SELECTED PASSAGE:
# # # # # # #

Ask a home buyer to describe their dream house, and they probably won't begin with the height of the basement ceiling or the proximity to an east-west railroad. But a detailed analysis of houses and sales prices actually proves that these metrics have a much greater influence on price negotiations than the number of bedrooms or a white-picket fence.
In this case study, you're going to answer the age-old question: what exactly determines the sales price of a house?
And once you have your fully-trained app up and running, you can use it to predict the sales price of any house. Just plug in the relevant numbers and your app will generate a sales price prediction.
But how accurate will these predictions be? Can you actually use this app in a realtor business?
That's for you to find out!
In this case study you'll be working with the Iowa House Price dataset. This data set describes the sale of individual residential property in Ames, Iowa from 2006 to 2010.
The data set contains 1460 records and a large number of feature columns involved in assessing home values. You can use any combination of features you like to generate your house price predictions.
There is 1 file in the dataset:
- data.csv which contains 1460 records, 80 input features, and one output label. You will use this file to train and evaluate your model.
Download the file and save it in your project folder.
Here's a description of all 81 columns in the training file:
- SalePrice - the property's sale price in dollars. This is the target variable that you're trying to predict.
- MSSubClass: The building class
- MSZoning: The general zoning classification
- LotFrontage: Linear feet of street connected to property
- LotArea: Lot size in square feet
- Street: Type of road access
- Alley: Type of alley access
- LotShape: General shape of property
- LandContour: Flatness of the property
- Utilities: Type of utilities available
- LotConfig: Lot configuration
- LandSlope: Slope of property
- Neighborhood: Physical locations within Ames city limits
- Condition1: Proximity to main road or railroad
- Condition2: Proximity to main road or railroad (if a second is present)
- BldgType: Type of dwelling
- HouseStyle: Style of dwelling
- OverallQual: Overall material and finish quality
- OverallCond: Overall condition rating
- YearBuilt: Original construction date
- YearRemodAdd: Remodel date
- RoofStyle: Type of roof
- RoofMatl: Roof material
- Exterior1st: Exterior covering on house
- Exterior2nd: Exterior covering on house (if more than one material)

# # # # # # #

STORED DATA:
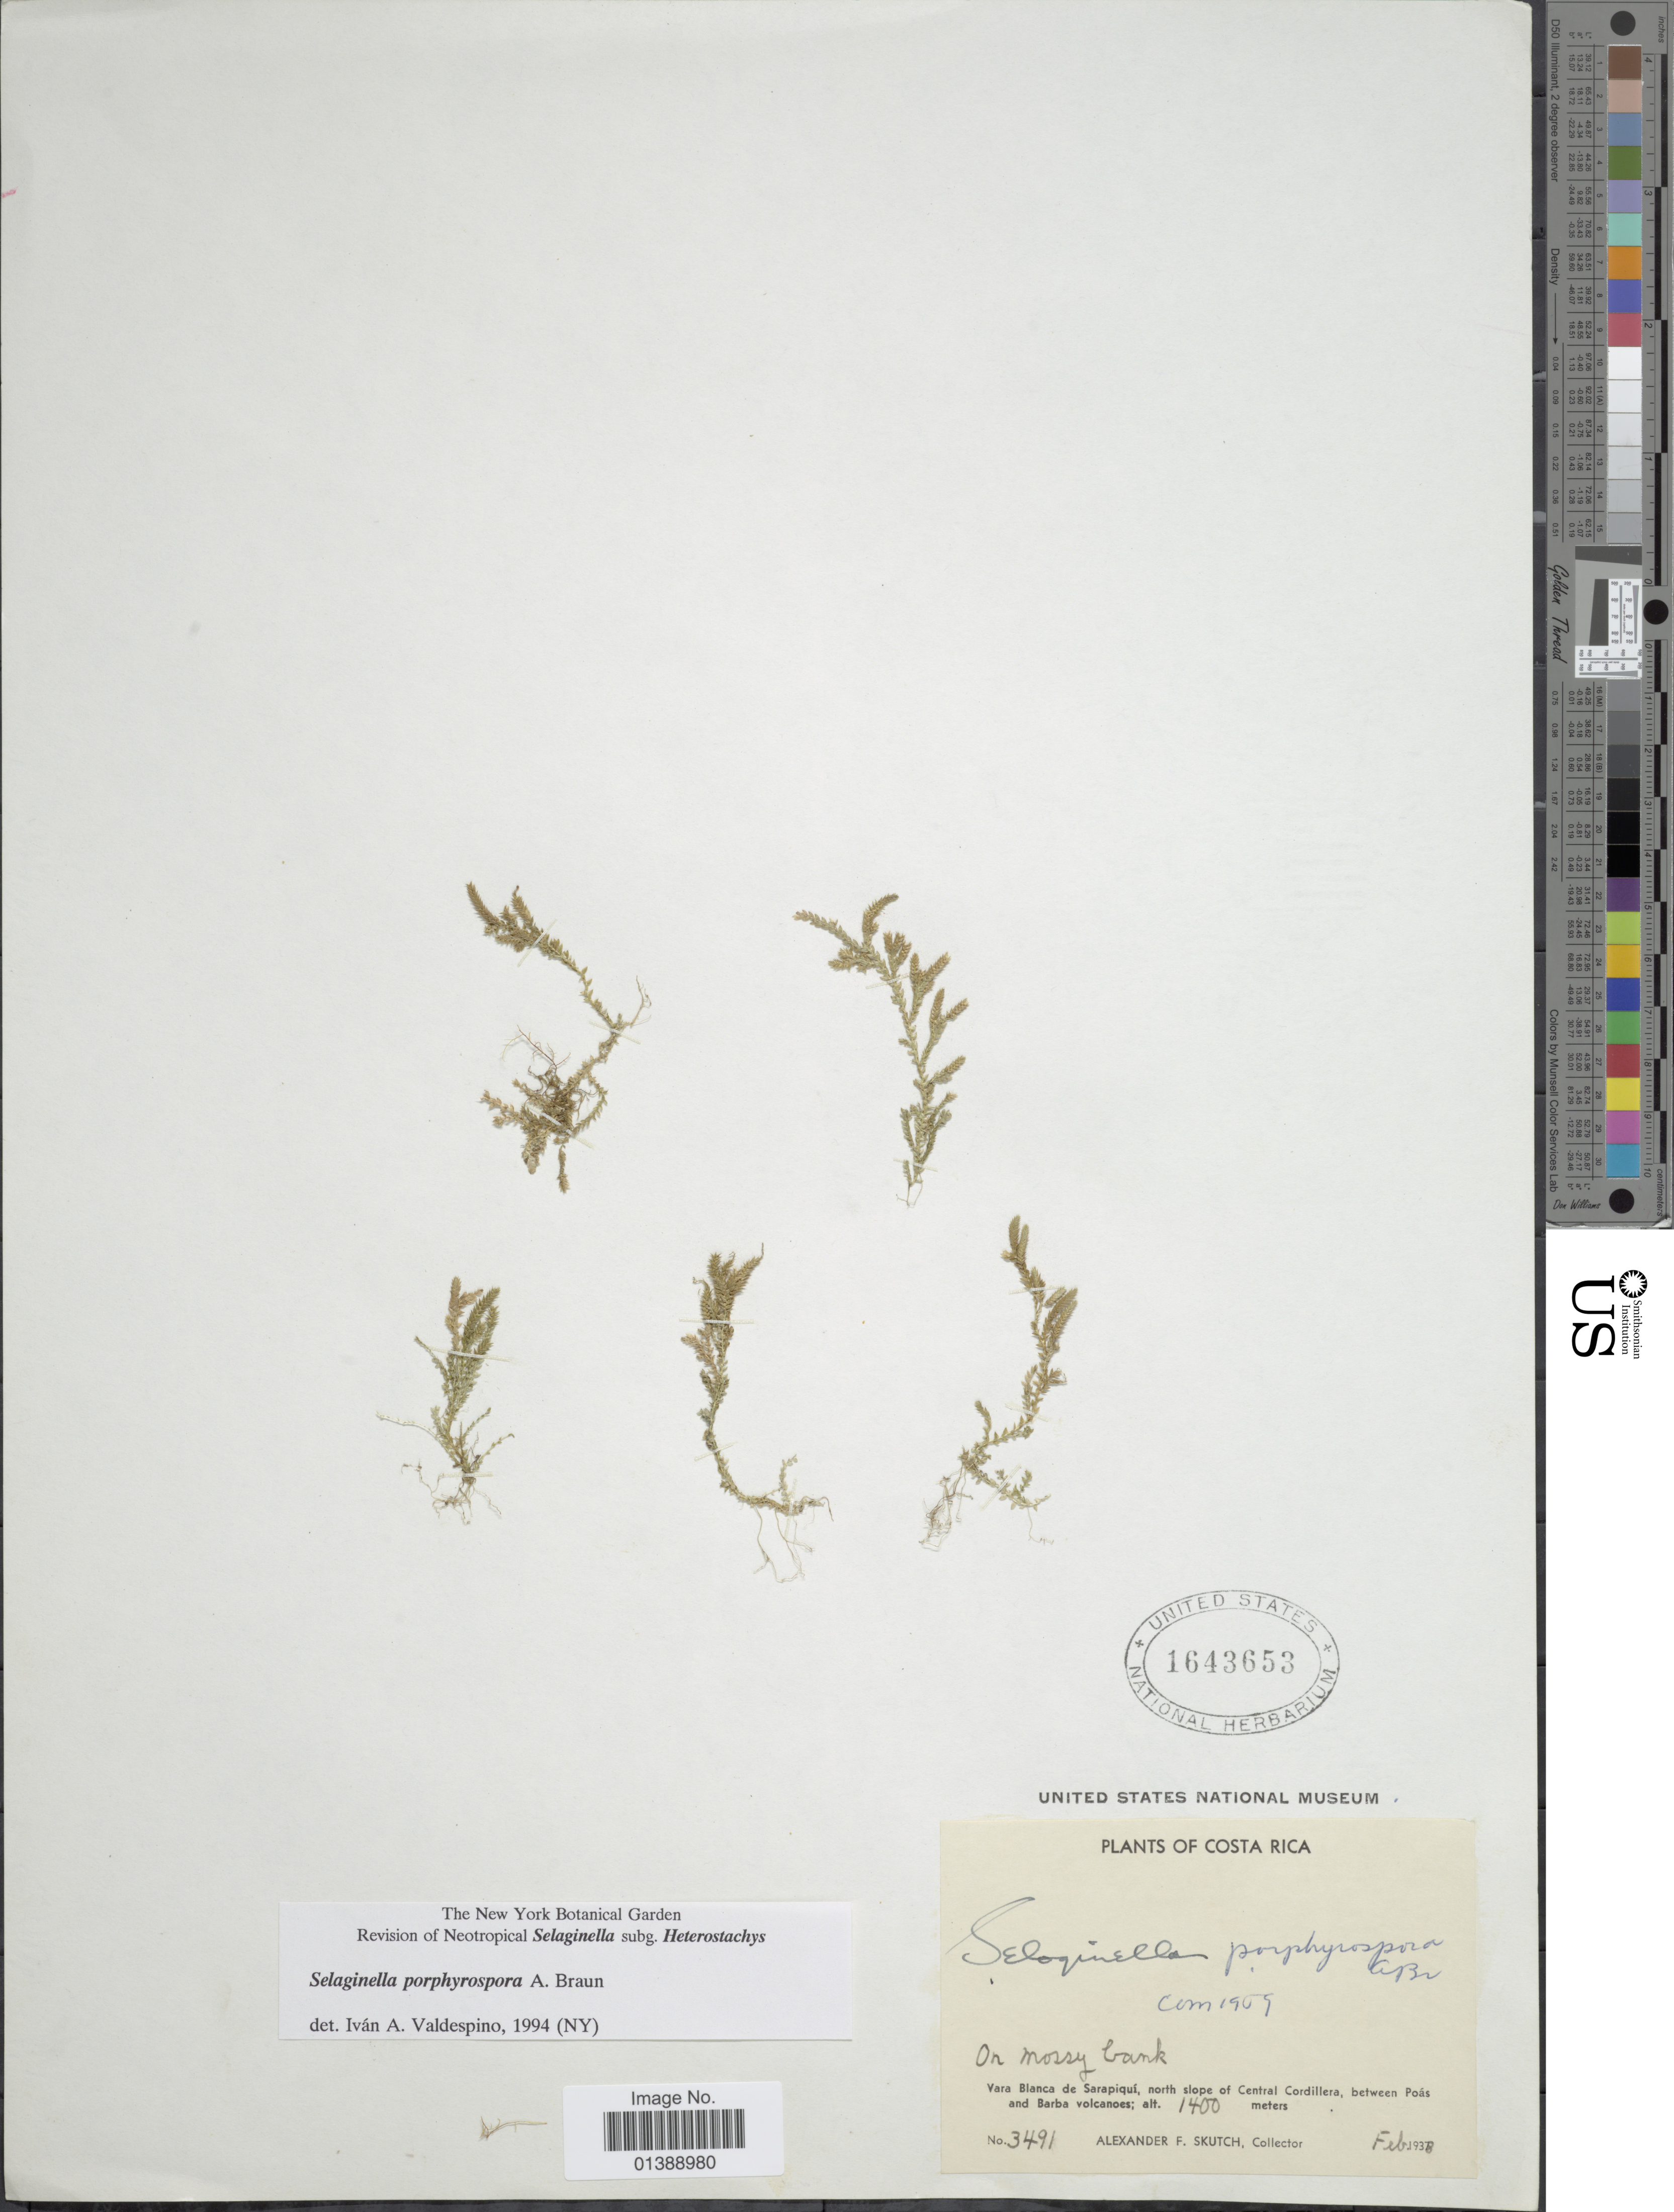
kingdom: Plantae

# # # # # # #

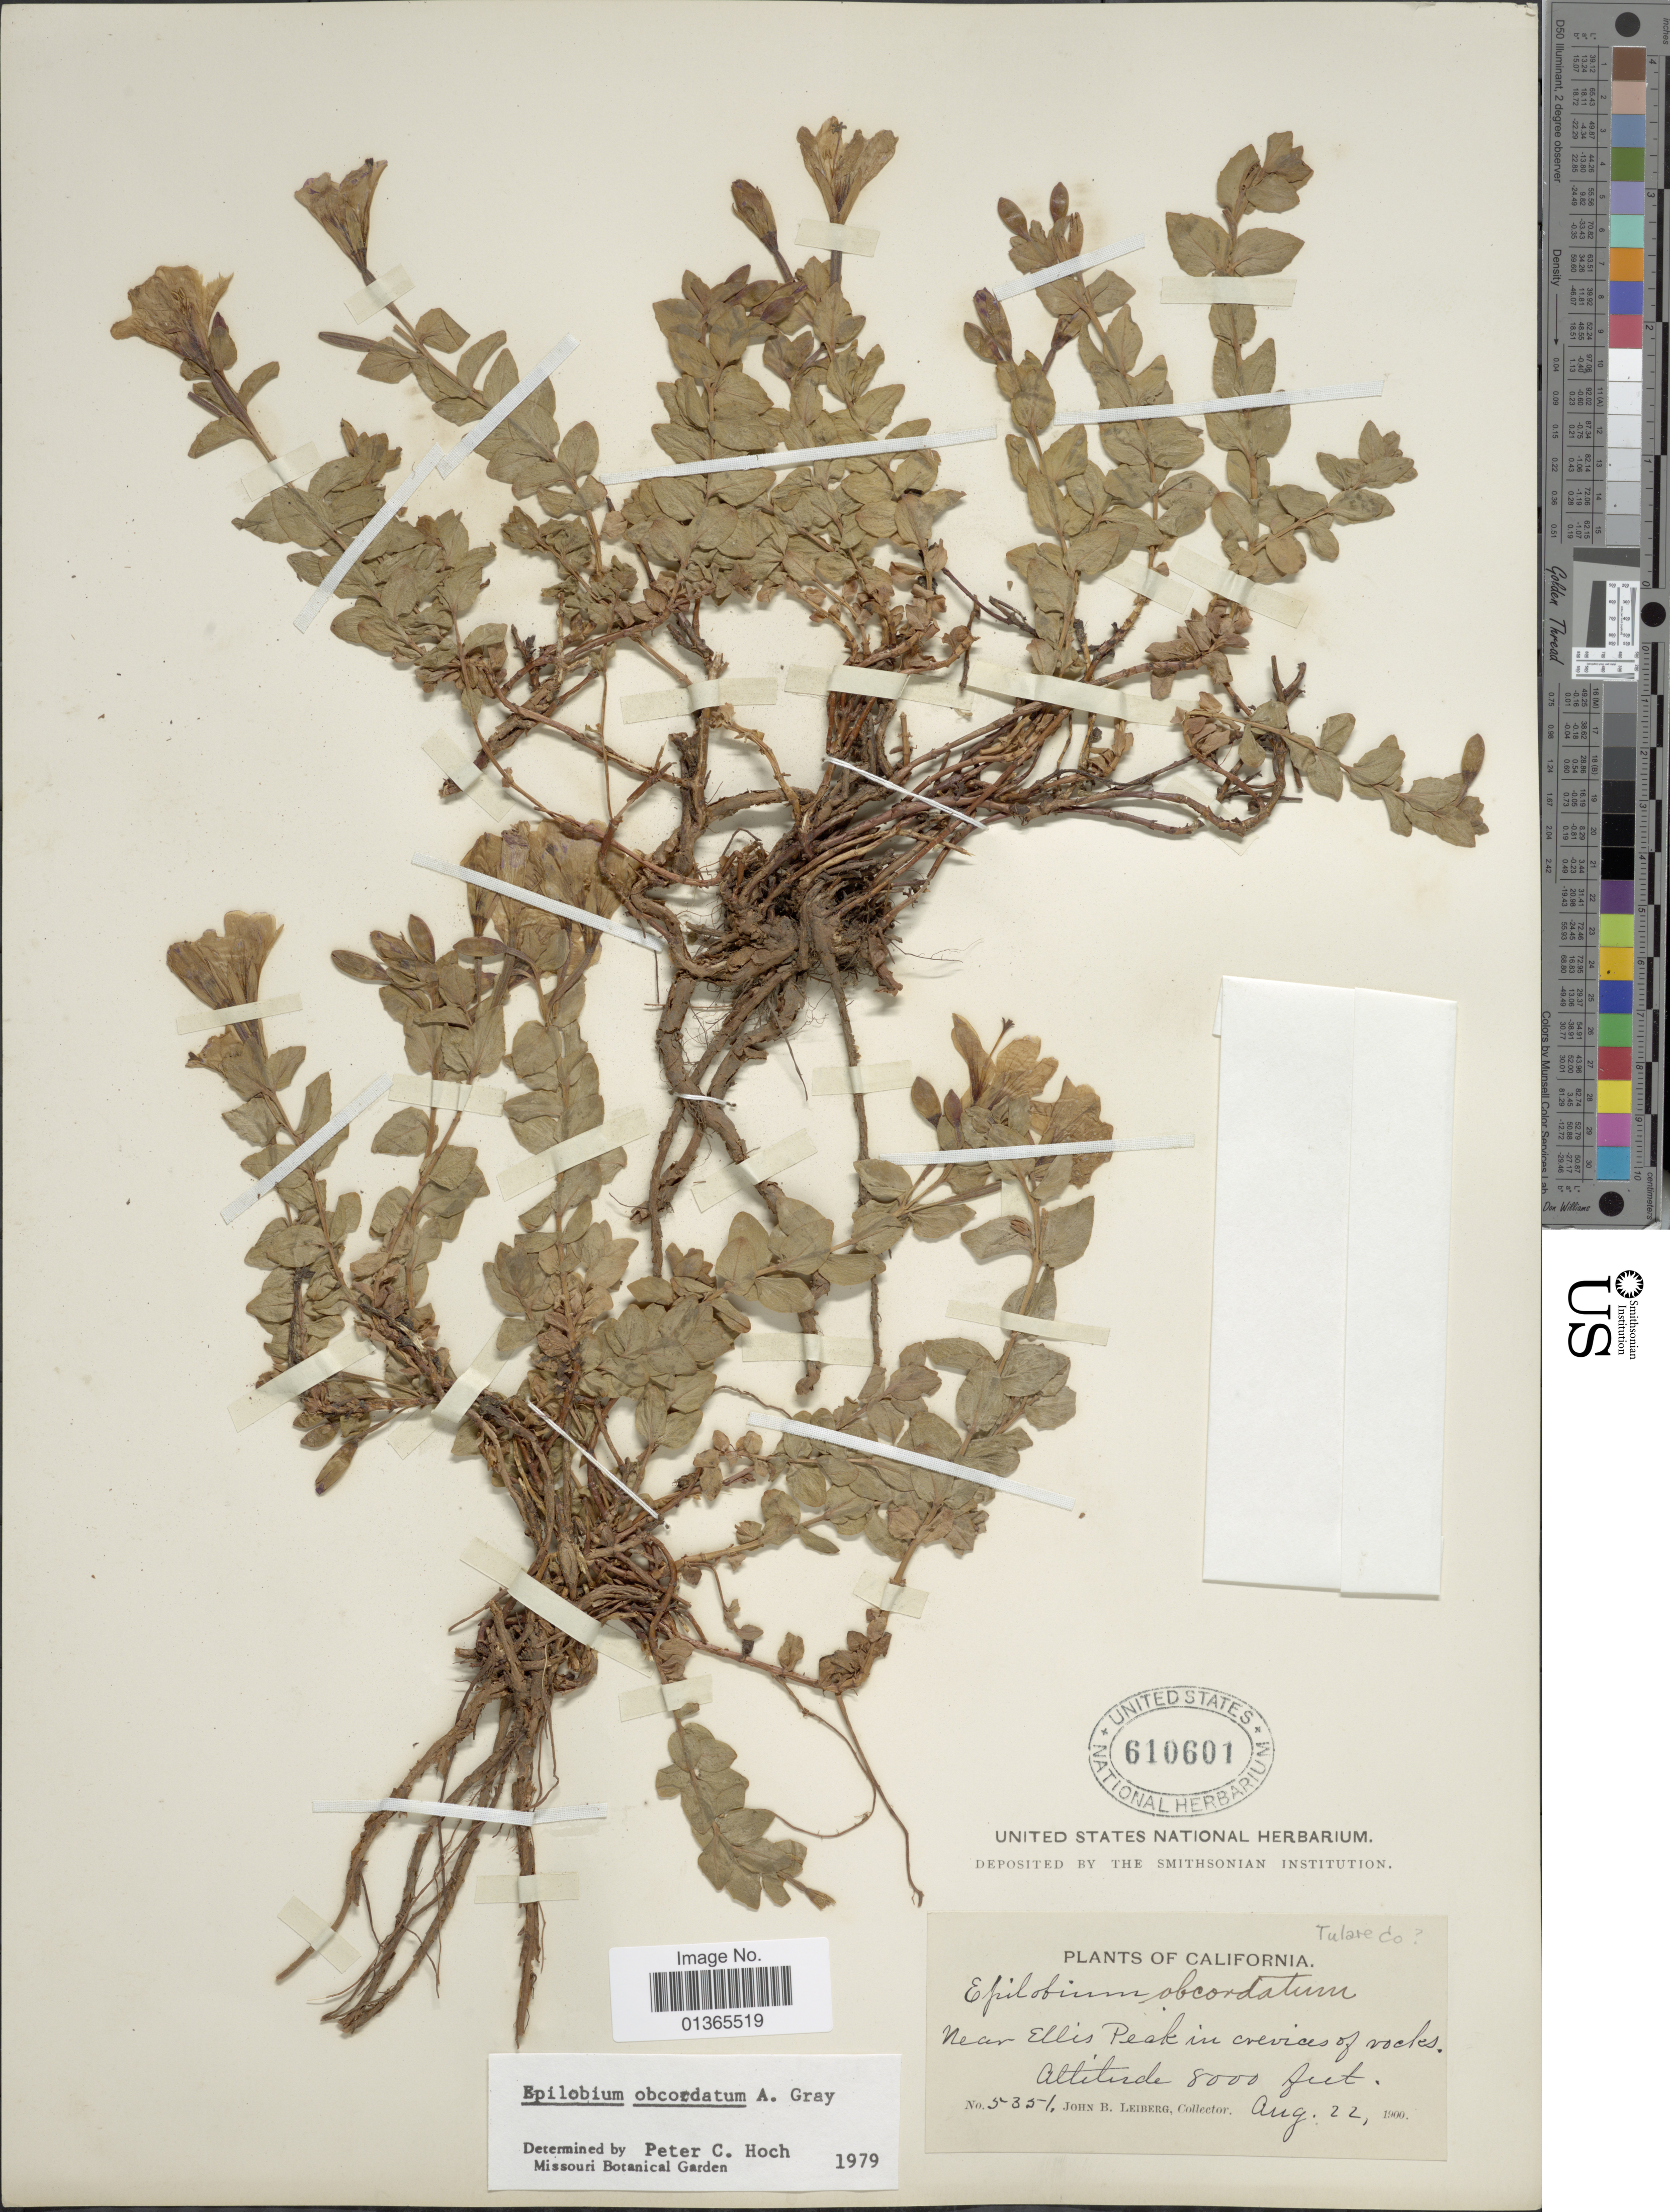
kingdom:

# # # # # # #

THE TASKS:
a) Name every column in the house price case study whose name begins with "Lot," giving each with its description.
b) According to the house price case study, what span of years do the Ames, Iowa property sales in the dataset cover?
c) Carry on the house price case study from the point where it stops.

RESPONSES FOR EACH TASK:
a)
- LotFrontage: Linear feet of street connected to property
- LotArea: Lot size in square feet
- LotShape: General shape of property
- LotConfig: Lot configuration

b) 2006 to 2010.

c)
- MasVnrType: Masonry veneer type
- MasVnrArea: Masonry veneer area in square feet
- ExterQual: Exterior material quality
- ExterCond: Present condition of the material on the exterior
- Foundation: Type of foundation
- BsmtQual: Height of the basement
- BsmtCond: General condition of the basement
- BsmtExposure: Walkout or garden level basement walls
- BsmtFinType1: Quality of basement finished area
- BsmtFinSF1: Type 1 finished square feet
- BsmtFinType2: Quality of second finished area (if present)
- BsmtFinSF2: Type 2 finished square feet
- BsmtUnfSF: Unfinished square feet of basement area
- TotalBsmtSF: Total square feet of basement area
- Heating: Type of heating
- HeatingQC: Heating quality and condition
- CentralAir: Central air conditioning
- Electrical: Electrical system
- 1stFlrSF: First Floor square feet
- 2ndFlrSF: Second floor square feet
- LowQualFinSF: Low quality finished square feet (all floors)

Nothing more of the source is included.